Het woord juego is een zelfstandig naamwoord.
De fonetische transcriptie van juego in het Internationaal Fonetisch Alfabet is [ˈxweɣo].
Juego vertaalt naar spel in het Nederlands.
In het Spaans betekent juego 'spel' of 'spelactiviteit'. Het kan verwijzen naar bordspellen, kaartspellen, sport of een stuk van de entertainmentindustrie.
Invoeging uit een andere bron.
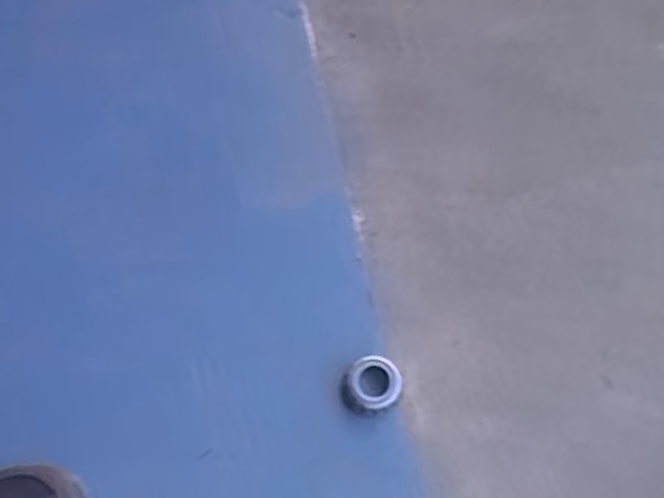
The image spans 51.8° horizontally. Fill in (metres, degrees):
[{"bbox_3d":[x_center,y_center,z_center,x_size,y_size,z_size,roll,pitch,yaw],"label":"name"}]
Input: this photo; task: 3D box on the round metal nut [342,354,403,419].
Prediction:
[{"bbox_3d":[0.037,0.124,0.623,0.049,0.017,0.055,33,66,15],"label":"round metal nut"}]

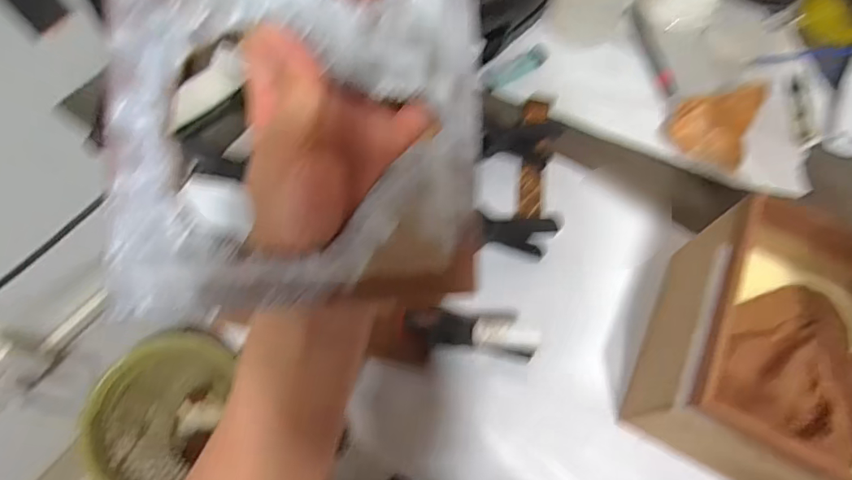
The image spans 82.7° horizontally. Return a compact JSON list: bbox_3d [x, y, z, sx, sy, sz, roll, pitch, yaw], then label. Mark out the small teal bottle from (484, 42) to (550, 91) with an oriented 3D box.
[{"bbox_3d":[0.103,-0.196,0.551,0.095,0.011,0.022,-34,71,-17],"label":"small teal bottle"}]

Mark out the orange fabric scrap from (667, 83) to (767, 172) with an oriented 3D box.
[{"bbox_3d":[0.299,-0.118,0.502,0.080,0.056,0.090,39,69,14],"label":"orange fabric scrap"}]

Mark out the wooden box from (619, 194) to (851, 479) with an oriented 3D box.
[{"bbox_3d":[0.320,0.110,0.362,0.273,0.117,0.199,22,66,7],"label":"wooden box"}]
Het woord wordt vaak gebruikt in zowel gesproken als geschreven context, maar komt vaker voor in de gesproken taal vanwege de populariteit en alledaagsheid van spelactiviteiten.
Los niños están jugando un juego muy divertido.
De kinderen zijn een heel leuk spel aan het spelen.
El juego de cartas es muy popular en mi familia.
Het kaartspel is erg populair in mijn familie.
In het Spaans komen er verschillende idiomatische uitdrukkingen voor waarbij juego een belangrijke rol speelt. Hier zijn enkele voorbeelden:
Hacer juego
Betekenis: Bij elkaar passen.
Voorbeeldzin: Sus personalidades hacen juego en el trabajo.
Hun persoonlijkheden passen goed bij elkaar op het werk.
No hay juego
Betekenis: Er is niets om over te spelen of te winnen.
Voorbeeldzin: En esta situación no hay juego, hay que ser serio.
In deze situatie is er niets om te spelen, we moeten serieus zijn.
Estar en juego
Betekenis: In gevaar zijn of in het spel zijn.
Voorbeeldzin: Los derechos de las personas están en juego.
De rechten van de mensen staan op het spel.
Het woord juego is afgeleid van het Latijnse "jocum", wat "grap" of "speel" betekent. Het heeft zich door de eeuwen heen ontwikkeld binnen de Romaanse talen en heeft in het Spaans zijn huidige betekenis aangenomen.
Met deze secties heeft u uitgebreide informatie over het woord juego in het Spaans, zijn gebruik, idiomatische uitdrukkingen en meer!